This is a follow-up from last Thursday’s post about our early human and Neanderthal ancestors who ate a starch-rich diet, “so much starch that it dramatically altered the composition of their oral microbiomes.” It also grew the size of their brains. It upends our notion that Neanderthals ate mostly animal food.
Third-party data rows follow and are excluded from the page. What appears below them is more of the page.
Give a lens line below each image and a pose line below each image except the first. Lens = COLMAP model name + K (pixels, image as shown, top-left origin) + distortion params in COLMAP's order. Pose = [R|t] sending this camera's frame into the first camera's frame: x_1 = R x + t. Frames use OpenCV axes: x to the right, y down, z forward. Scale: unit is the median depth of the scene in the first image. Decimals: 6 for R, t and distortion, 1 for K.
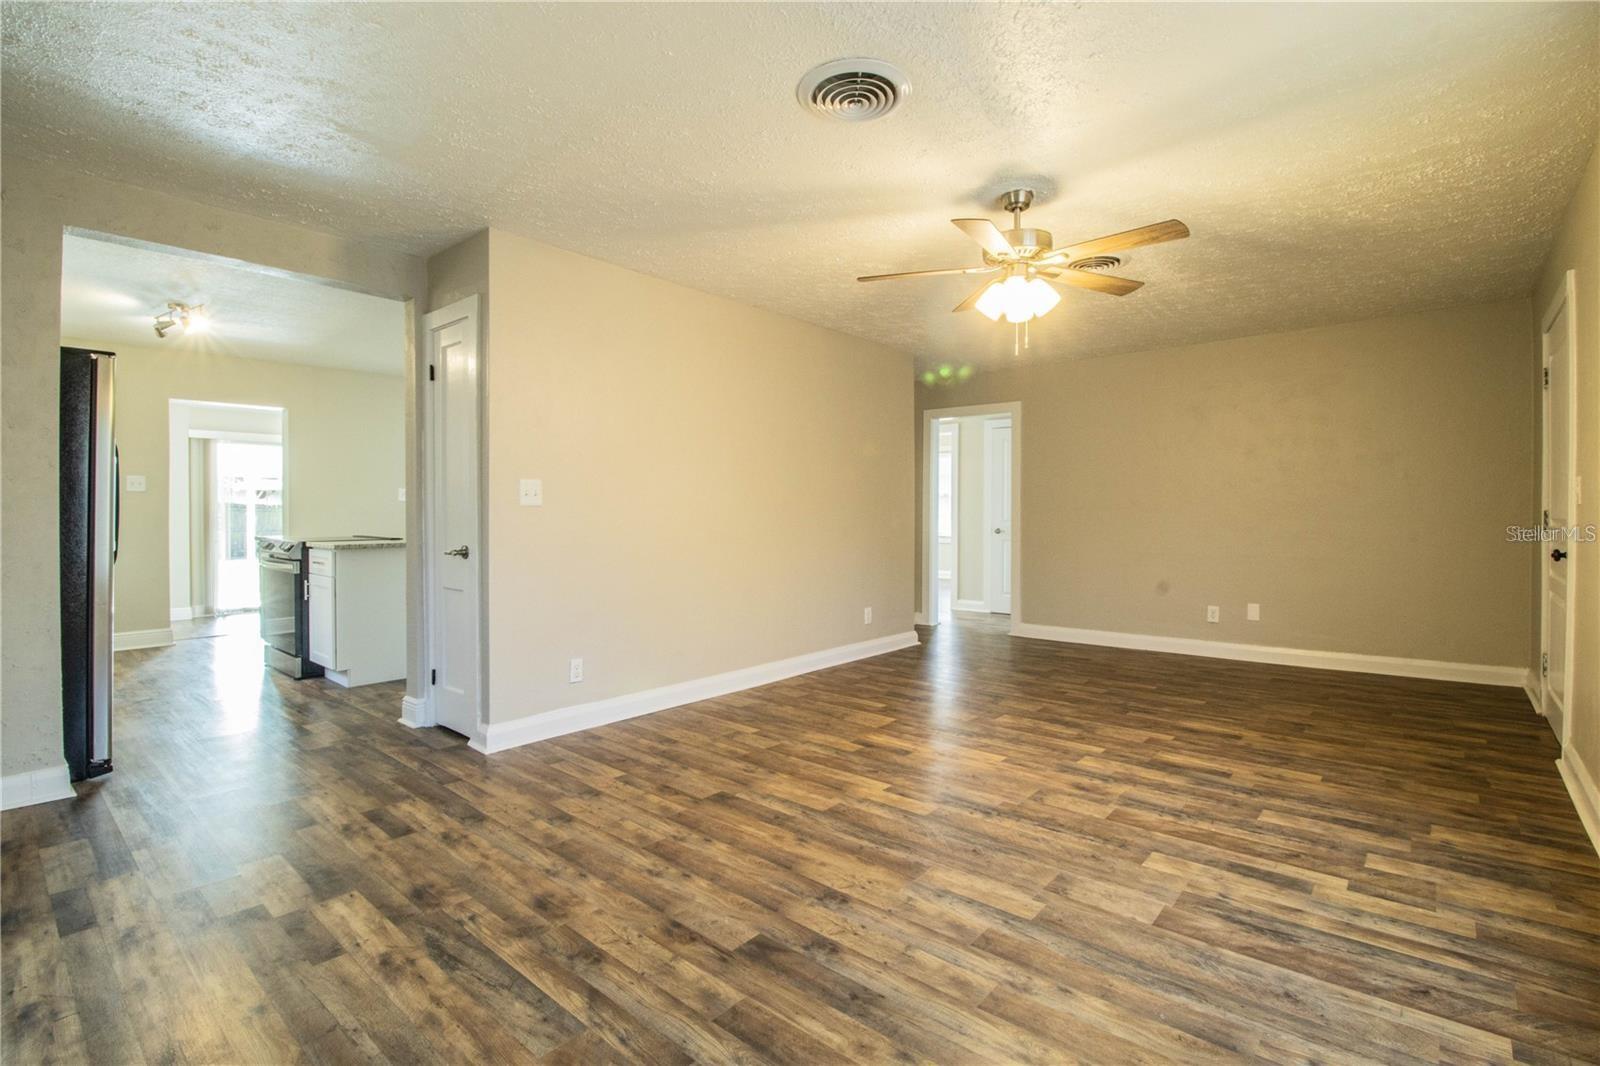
lens RADIAL K [[738.1, 0, 808.9], [0, 738.1, 528.1], [0, 0, 1]] dist [-0.003410, -0.010511]
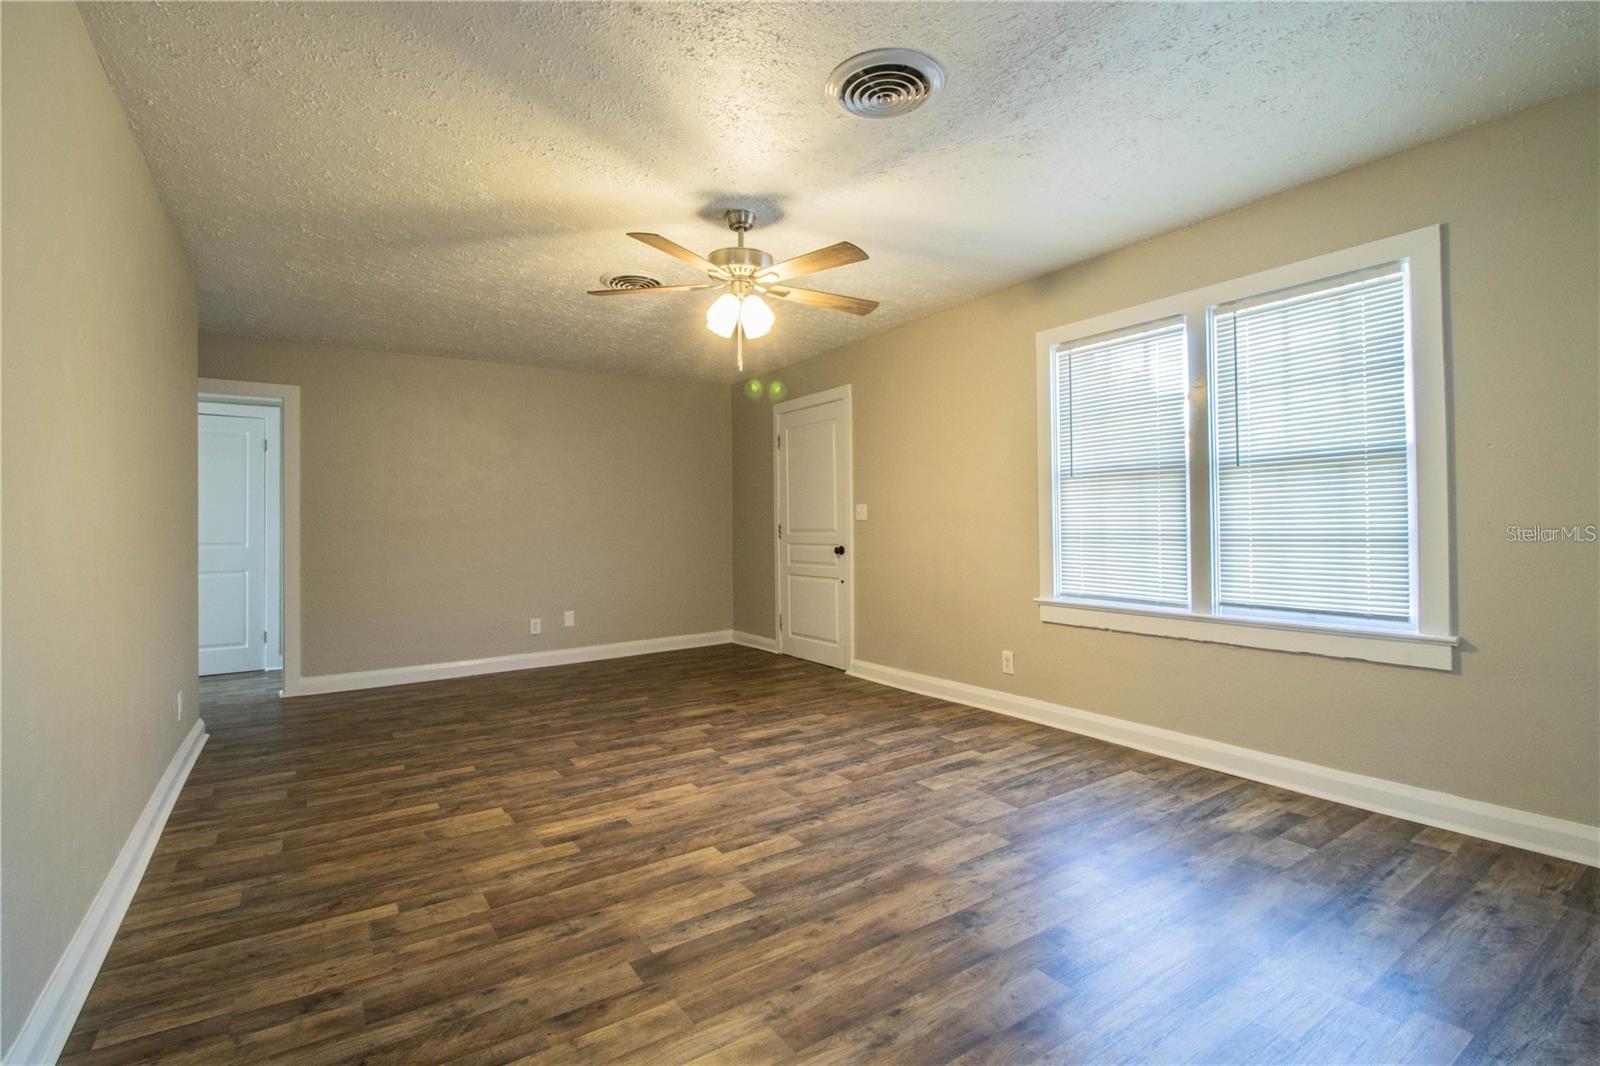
lens RADIAL K [[738.1, 0, 806.8], [0, 738.1, 527.1], [0, 0, 1]] dist [-0.003410, -0.010511]
pose [[0.265402, -0.005770, 0.964121, -0.743038], [0.033965, 0.999417, -0.003369, -0.015218], [-0.963539, 0.033641, 0.265443, 0.719048]]
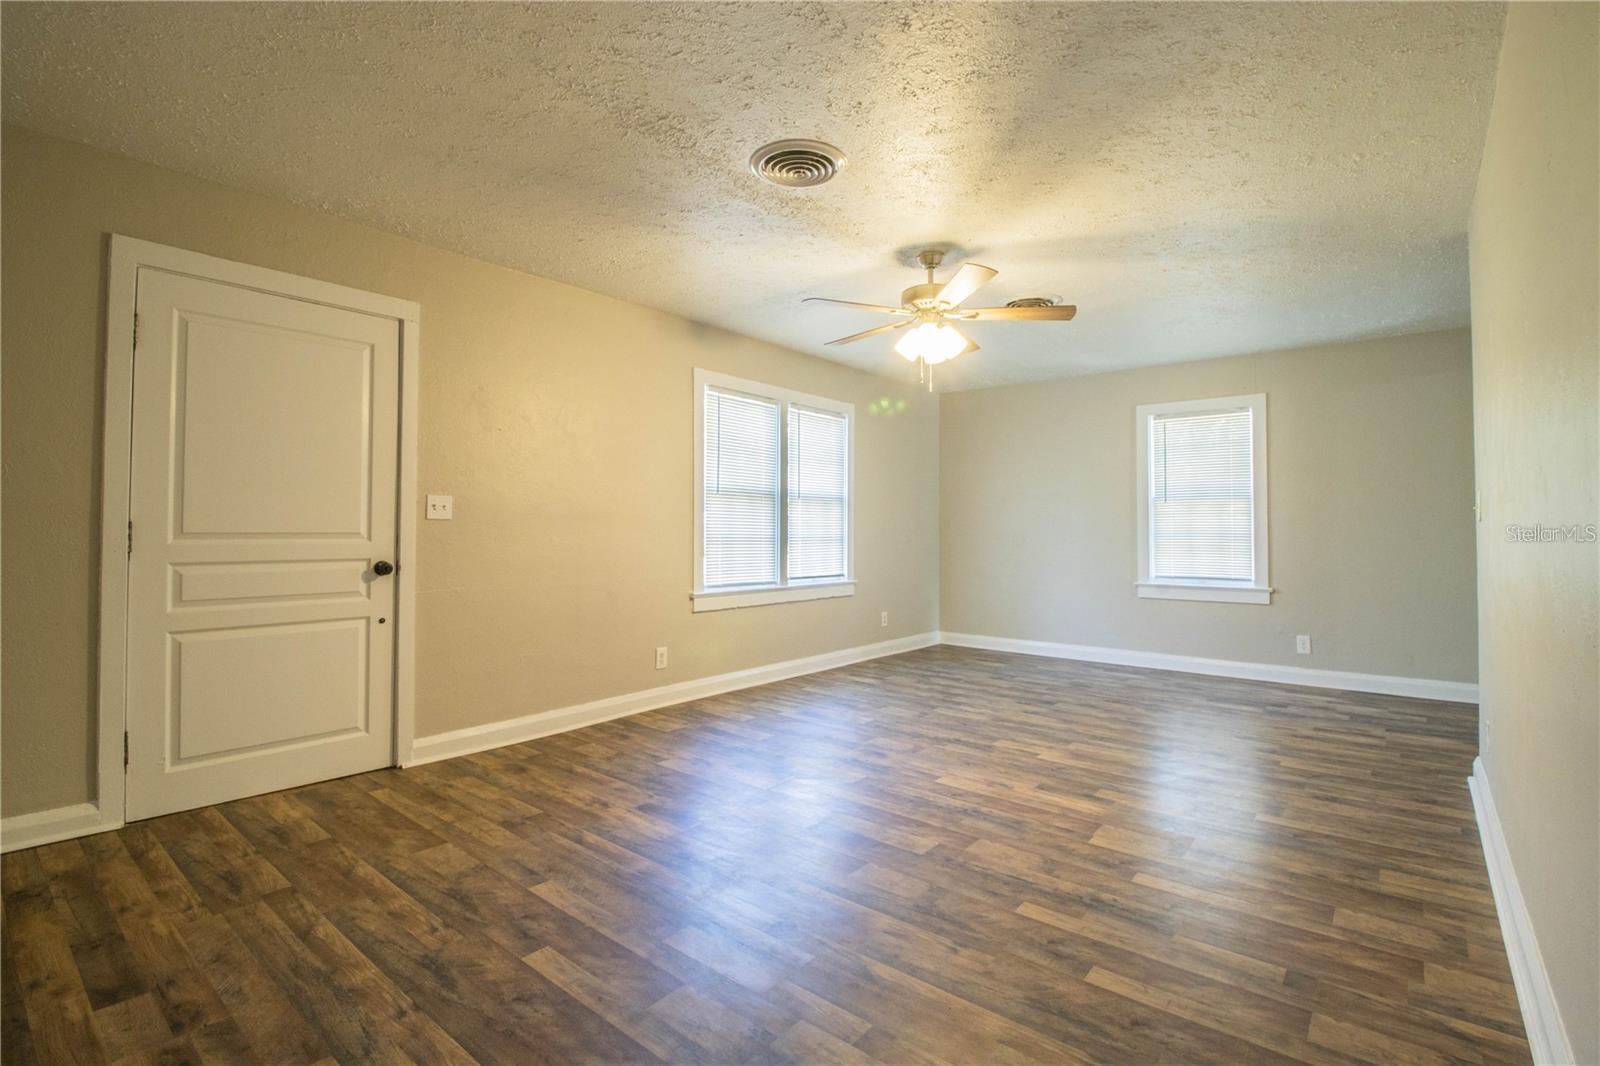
lens RADIAL K [[738.1, 0, 808.8], [0, 738.1, 534.4], [0, 0, 1]] dist [-0.003410, -0.010511]
pose [[-0.999753, -0.003938, -0.021862, 0.556510], [-0.004523, 0.999632, 0.026734, -0.046167], [0.021748, 0.026826, -0.999403, 2.381552]]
That pivotal study found that they, and their ancestors (and ours), were cooking grains 600,000 years ago!
Anyway, back to this study:
Whole- And Refined-Grain Consumption And Longitudinal Changes In Cardiometabolic Risk Factors In The Framingham Offspring Cohort, The Journal of Nutrition, 13 July 2021
It found that replacing refined grains (RG) with whole grains (WG) was linked to smaller increases in waist size, blood glucose, and blood pressure as participants aged.
Refined grains included refined cold ready-to-eat breakfast cereal (defined as containing <25% whole grains by weight), cooked breakfast cereal (not oatmeal), white bread, English muffins, bagels, muffins, biscuits, white rice, pasta, pancakes, waffles, crackers, and pizza.
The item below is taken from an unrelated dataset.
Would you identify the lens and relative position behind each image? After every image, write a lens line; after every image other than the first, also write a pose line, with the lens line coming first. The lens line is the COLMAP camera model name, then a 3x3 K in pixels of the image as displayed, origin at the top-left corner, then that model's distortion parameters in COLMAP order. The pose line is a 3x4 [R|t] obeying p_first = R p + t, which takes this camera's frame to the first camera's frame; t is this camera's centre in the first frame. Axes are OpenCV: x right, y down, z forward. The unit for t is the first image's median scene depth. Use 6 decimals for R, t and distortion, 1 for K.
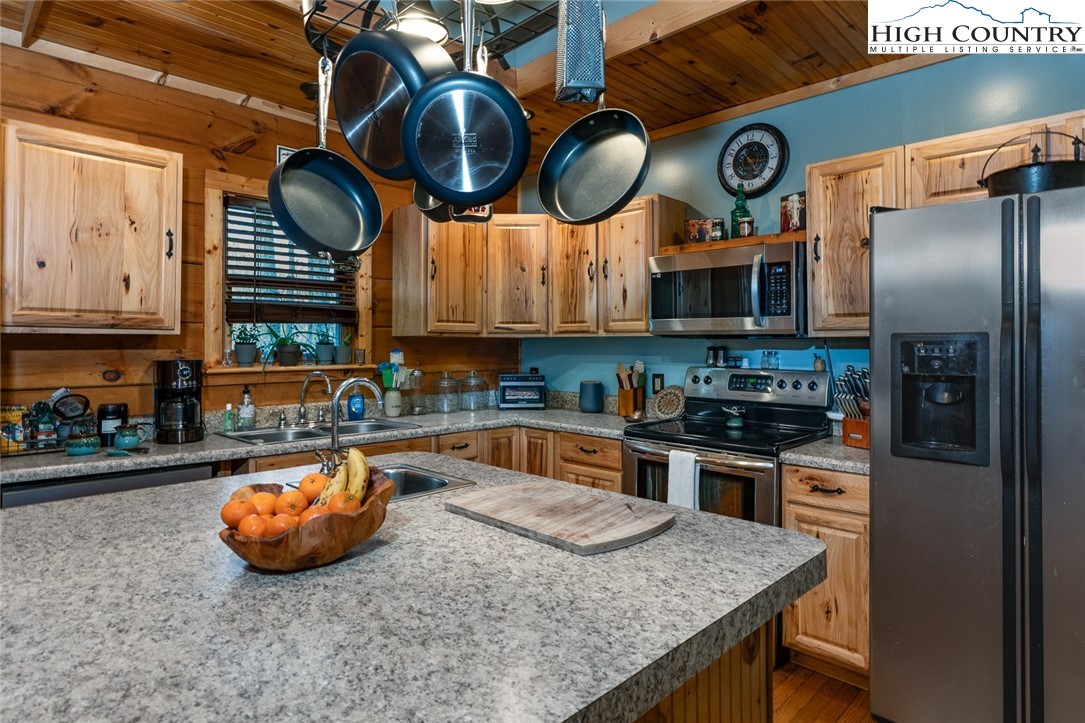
lens RADIAL K [[600.8, 0, 542.5], [0, 600.8, 338.2], [0, 0, 1]] dist [-0.001395, 0.000156]
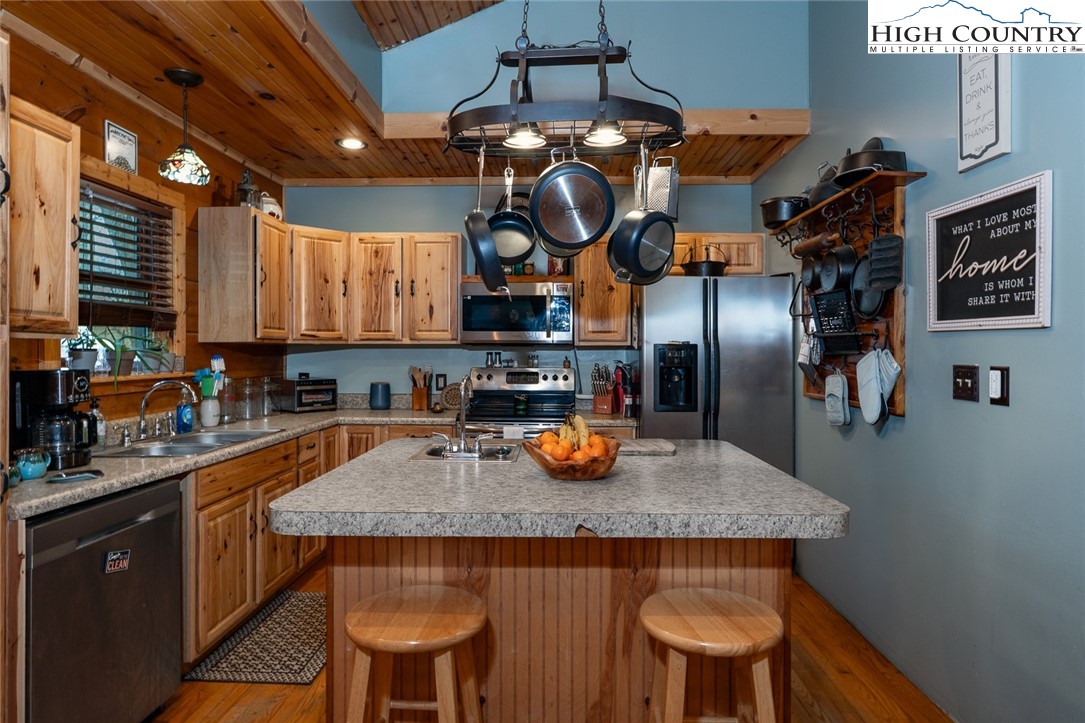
lens RADIAL K [[593.2, 0, 545.7], [0, 593.2, 352.7], [0, 0, 1]] dist [-0.001129, -0.000511]
pose [[0.732006, -0.003390, 0.681290, -0.510531], [-0.006389, 0.999909, 0.011840, -0.001103], [-0.681268, -0.013020, 0.731918, -0.050577]]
Whole grains included foods made from barley, brown rice, brown rice flour, buckwheat groats, bulgur, cornmeal, corn flour, millet, oats, oat flour, rye, rye flour, and whole wheat flour.
- WG is high in dietary fiber, which can have a satiating effect, and soluble fiber, in particular, may have a beneficial effect on blood lipids. Evidence from randomized controlled trials has demonstrated the cholesterol-lowering effect of beta-glucan found in whole grain oats.
- The slower digestion and absorption of WG may result in a reduction in postprandial glucose and insulin response, which may, in turn, favor the oxidation and lipolysis of fat rather than its storage. In contrast, evidence from clinical studies supports that diets rich in highly digestible carbohydrates, indicative of greater refined grain or low fiber intake, can alter lipoprotein secretion and clearance, leading to higher fasting triglyceride concentrations.
- Fermentation of dietary fiber by the microbiota present in the colon produces short-chain fatty acids (SCFAs), which are involved in lipid metabolism and satiety and glucose metabolism.
- Other nutritional attributes of WG, such as magnesium, potassium, selenium, and zinc, as well as antioxidants and polyphenols, may contribute to lowering blood pressure and improving glucose and insulin metabolism.
The starch-rich diet our ancestors ate had to be less refined. No? And it benefited them. They did cook though, which is a type of food processing. Imagine the fiber in that diet!